Another band of YouTube pranksters made a clip in which they wandered around a dangerous New York neighborhood approaching tough-looking African-American strangers and offering to sell them guns. The joke was that the YouTubers only had water guns on offer.

And the punchline, I guess, takes a literal form … when one of them gets punched in the face.

It’s a profoundly uncomfortable viewing experience — with 3.2 million views. New Media Rockstars cited it as an example of “an odd new trend” in prank videos this past summer: “getting your ever-living ass beat.”

Yeah, but the context is a little more disturbingly specific than that: Venturing into “the hood” evidently means provoking African-American men who seem to correspond to a dangerous stereotype, in what adds up to a willful attempt to confirm that stereotype. Yet all this “prank” really proves is that the pranksters are jerks.

The joke’s on whom?
Of course not all of the new pranksters resort to racial provocations.

Many prefer to devise mean pranks designed to victimize women.

Possibly the most notorious prank video to date is one that was removed from YouTube shortly after its release last month. A popular YouTuber called Sam Pepper (his channel has 2.3 million subscribers) sparked instant outrage with a clip in which he apparently used a fake hand to distract women on the street — while he groped them with his actual hand.

His reported defense? It was all a “social experiment.”

Pepper’s most popular video involves him and a friend bothering people on elevators. Probably by accident, this echoes a classic Candid Camera bit, in which confederates faced the wrong direction (away from the door), prompting an unsuspecting rider to do the same as a function of conformity.

Here the prank is just seeing how people react to wildly annoying behavior.

Result: 5.7 million views.

Pepper hasn’t been posting lately, and seems to have other problems at the moment, but many of the more recent clips on his channel are “pranks” that in one way or another involve manipulating, or simply humiliating, women.

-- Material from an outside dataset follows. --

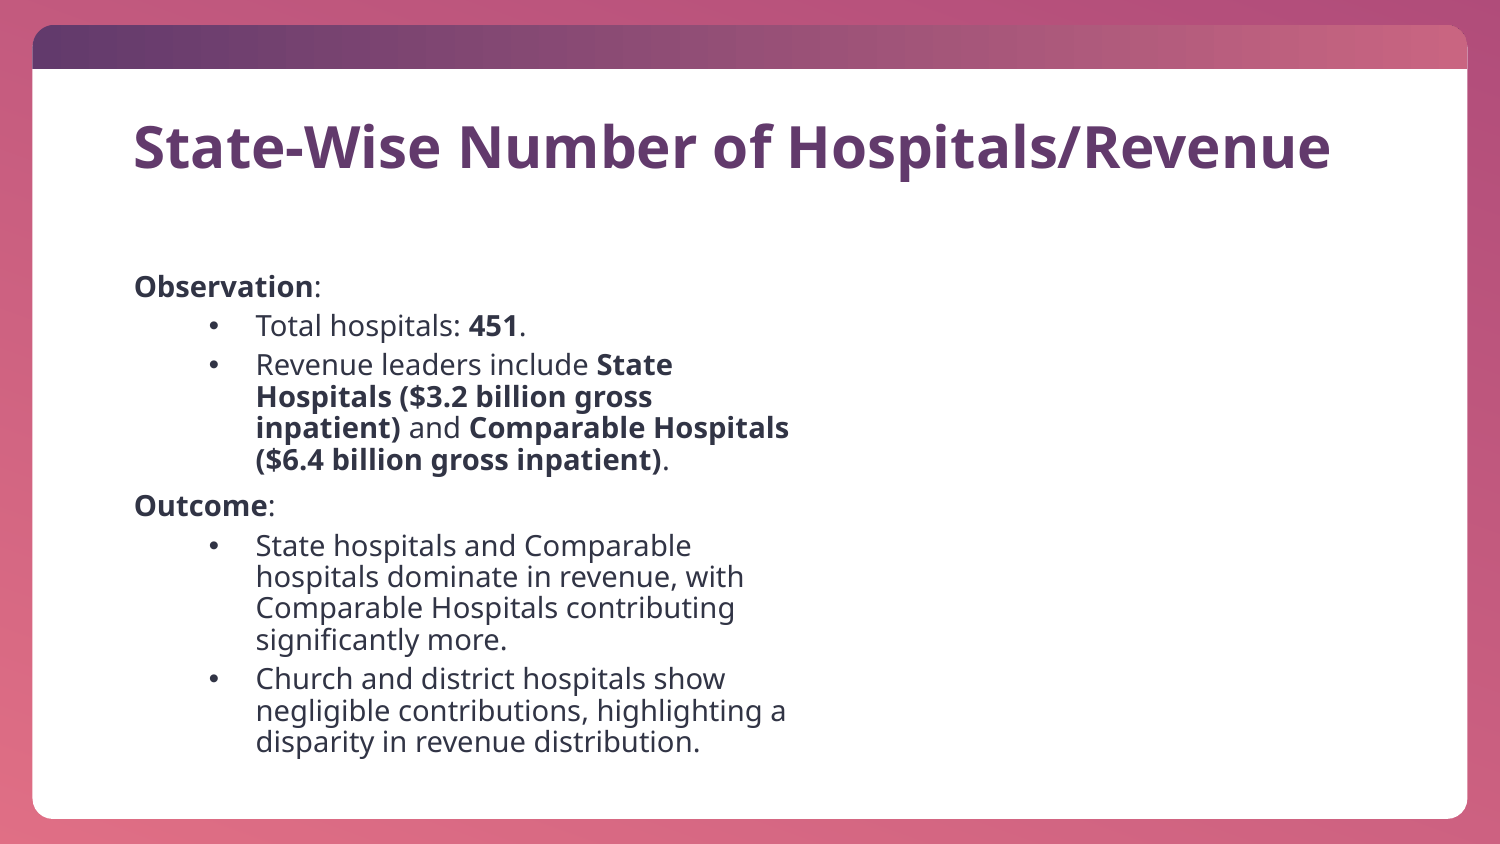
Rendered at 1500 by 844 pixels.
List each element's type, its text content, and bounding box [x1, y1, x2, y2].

list Observation: Total hospitals: 451. Revenue leaders include State Hospitals ($3.2 billion gross inpatient) and Comparable Hospitals ($6.4 billion gross inpatient). Outcome: State hospitals and Comparable hospitals dominate in revenue, with Comparable Hospitals contributing significantly more. Church and district hospitals show negligible contributions, highlighting a disparity in revenue distribution. [118, 264, 812, 718]
title State-Wise Number of Hospitals/Revenue [118, 90, 1382, 208]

This connects them to the truly sad subculture of “pickup artist”-style advice. And as it turns out, this connection goes both ways: A YouTube channel called Simple Pickup (generally devoted to tips on “pickup lines” and interviews with “hot girls”), recently had a major viral hit — 12 million views and counting — with its own “social experiment” video.

In short: A woman who looks young and fit on the hookup app Tinder arrives for a first date in makeup and prosthetics that make her look overweight and unappealing. Naturally the horny studs who show for a coffee meet-up respond boorishly.

The video proved to be a major boost to Simple Pickup’s audience.

The channel also produced a version of the same “experiment” involving a surprise “fat guy.” It’s popular, too — but not as popular.

Hm, I wonder why?

Actually, no, I don’t. Because I think that to the extent these newer iterations of the prank video are still “social experiments,” they say very little about the pranked, or even the prankster.

The only experiment now is to see how low you can go and still score a viral hit. No need to worry about exploring human psychology or turning up some interesting sociological phenomenon: What innocent person can be hoodwinked, to confirm which dumb stereotype, in order to rack up maximum views?

After spending time researching prank videos, I am here to tell you: If this is a social experiment, we all just failed.